Makar Sankranti Lord Shiva Legend


Vedic Belief

There are also Vedic beliefs attached to Makar Sankranti. In Vedic times, Uttarayan was known as Devayana (the day of the devatas) and Dakshinayan was called Pitriyan (the night of the devatas). The month before Maagh, which is Poush, the Gods are asleep and therefore no auspicious activities should be conducted. However, in the month of Maagh the Gods are fully awake and therefore Makar Sankranti also marks the beginning of an auspicious phase. A lot of philanthropic activities are done during this period as well as auspicious events like marriage, starting of a new business can be organized during this period.

It is commonly believed that God themselves come down to accept the donations that have been made to the Brahmins. The pure souls enter into heaven during the Uttarayan movement of the Sun. That is why Makar Sankranti is also called Alok Parva.

The Legend According to the Puranas

In the Puranas, there is a mention of the Sun God visiting the house of his son, Shani who is the ruler of the Makar Rashi. The father – son duo do not really get along very well but the Sun God still makes it a point to visit his beloved Shani at least once a year and stays with him for a month. Therefore, there is a special emphasis placed on the father- son relationship during this period and it is the son who is expected to shoulder the responsibilities of carrying forward the family name and legacy and his father’s dreams.

Makar Sankranti Puranas Legend


The Lord Vishnu Legend

It is also believed that on this day Lord Vishnu ended the rising terrorism of the Asuras by killing them and burying their heads under the Mandar Parvat. Thus, it symbolizes the end of negativity and evil in life and the beginning of an era of righteous living.

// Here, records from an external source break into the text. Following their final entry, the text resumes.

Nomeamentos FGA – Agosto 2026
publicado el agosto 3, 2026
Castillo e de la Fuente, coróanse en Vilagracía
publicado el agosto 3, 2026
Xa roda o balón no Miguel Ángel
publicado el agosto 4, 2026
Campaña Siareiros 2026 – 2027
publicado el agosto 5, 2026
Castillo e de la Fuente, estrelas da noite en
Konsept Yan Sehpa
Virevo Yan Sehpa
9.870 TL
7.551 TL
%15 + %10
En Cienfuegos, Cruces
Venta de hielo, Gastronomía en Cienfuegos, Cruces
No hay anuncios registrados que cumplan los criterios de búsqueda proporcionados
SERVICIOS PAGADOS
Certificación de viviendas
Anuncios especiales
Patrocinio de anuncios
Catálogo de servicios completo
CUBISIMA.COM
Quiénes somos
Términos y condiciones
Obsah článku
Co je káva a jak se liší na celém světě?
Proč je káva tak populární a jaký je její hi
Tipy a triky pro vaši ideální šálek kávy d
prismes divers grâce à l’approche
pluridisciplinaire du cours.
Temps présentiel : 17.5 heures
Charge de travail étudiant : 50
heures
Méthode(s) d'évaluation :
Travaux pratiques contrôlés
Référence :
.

The Maharaj Bhagirath Legend

Another legend has it that Maharaj Bhagirath, the great saviour of his forefathers, did a staunch and intense tapasya to bring the Ganga River down to the earth in order to save the 60,000 sons of Maharaj Sagar who were burned to ashes at the Kapil muni Ashram which is near the present day Ganga Sagar. It was on this day that Bhagirath liberated the ancestors from the curse with the help of the water from the Ganges. The Ganga visited the Patala, freed the ancestors and merged with the Sagar. Even today, people flock to the Ganga Sagar which is the point of confluence between the Ganga and the Bay of Bengal for a holy dip. Even the Maha Ganga Sagar Mela is organized there every year on this day.

The Lord Ayyappa Legend

Legend has it that Lord Ayyappa s father upon realizing that his son is divine wanted to build a temple in his honor. Ayyappa took out an arrow from his quiver and asked his father to construct a temple at the spot where the arrow fell. He shot the arrow and it fell on Sabarimala. The construction of the temple started. In fact, it is believed that the great sage Parasuram disguised himself as a sculptor and gave an image of Ayyappan to the king to place in the temple. The temple was built and the king realized the truth about Parasuram. Parasuram asked him to open the temple on Makar Sankranti day.

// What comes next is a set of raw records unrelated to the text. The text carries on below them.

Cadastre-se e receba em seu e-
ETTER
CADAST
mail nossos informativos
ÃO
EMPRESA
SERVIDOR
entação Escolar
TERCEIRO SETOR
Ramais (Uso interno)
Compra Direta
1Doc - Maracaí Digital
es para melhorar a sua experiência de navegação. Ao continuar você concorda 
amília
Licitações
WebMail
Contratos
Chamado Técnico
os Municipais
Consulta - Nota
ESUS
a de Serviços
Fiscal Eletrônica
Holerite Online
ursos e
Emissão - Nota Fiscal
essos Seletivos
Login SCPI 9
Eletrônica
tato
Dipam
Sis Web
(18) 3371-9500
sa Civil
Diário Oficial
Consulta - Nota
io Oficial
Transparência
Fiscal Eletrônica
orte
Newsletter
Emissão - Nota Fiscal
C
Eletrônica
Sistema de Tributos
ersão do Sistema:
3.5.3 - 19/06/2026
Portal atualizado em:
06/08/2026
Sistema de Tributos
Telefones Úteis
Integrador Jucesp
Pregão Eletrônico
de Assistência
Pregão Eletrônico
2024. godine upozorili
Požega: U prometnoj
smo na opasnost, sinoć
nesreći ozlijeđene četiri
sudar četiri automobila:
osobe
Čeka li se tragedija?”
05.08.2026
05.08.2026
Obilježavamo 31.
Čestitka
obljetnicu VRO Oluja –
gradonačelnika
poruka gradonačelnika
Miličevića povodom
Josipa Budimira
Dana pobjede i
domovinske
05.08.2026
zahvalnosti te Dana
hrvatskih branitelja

On the appointed day Ayyappan was asked to light the lamp in the temple. As he did so, the flame started moving towards the image and finally entered it. There was a huge burst of light as Ayyappan entered the image with it and was never seen again. But to this day, it is believed that on Makar Sankranti day, Lord Ayyappa himself lights the lamp in the temple. That is why worshipers from all over South India flock to the temple to worship it.

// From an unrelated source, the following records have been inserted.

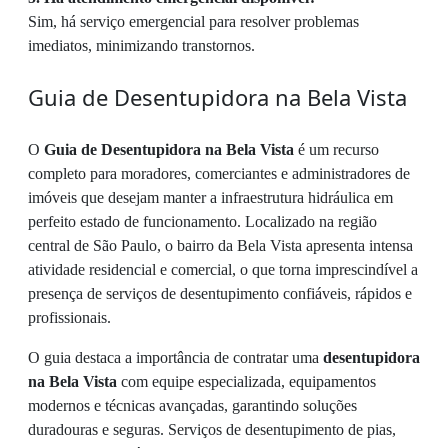
Sim, há serviço emergencial para resolver problemas
imediatos, minimizando transtornos.
Guia de Desentupidora na Bela Vista
O
Guia de Desentupidora na Bela Vista
é um recurso
completo para moradores, comerciantes e administradores de
imóveis que desejam manter a infraestrutura hidráulica em
perfeito estado de funcionamento. Localizado na região
central de São Paulo, o bairro da Bela Vista apresenta intensa
atividade residencial e comercial, o que torna imprescindível a
presença de serviços de desentupimento confiáveis, rápidos e
profissionais.
O guia destaca a importância de contratar uma
desentupidora
na Bela Vista
com equipe especializada, equipamentos
modernos e técnicas avançadas, garantindo soluções
duradouras e seguras. Serviços de desentupimento de pias,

Makar Sankranti Lord Ayyappa Legend


The Folklore

According to folklore, any boy or girl who takes a bath at any of the holy places will be blessed with a charming and beautiful partner.  Another belief associated with the holy dip is that Lord Vishnu himself comes down to take a dip in the Triveni Sangam and therefore anyone who bathes there is blessed with his grace.

Thus, though the exact origins may be unknown but people in different parts of the country celebrate this wonderful festival with a lot of gusto believing in a legend that has the highest meaning and significance to them.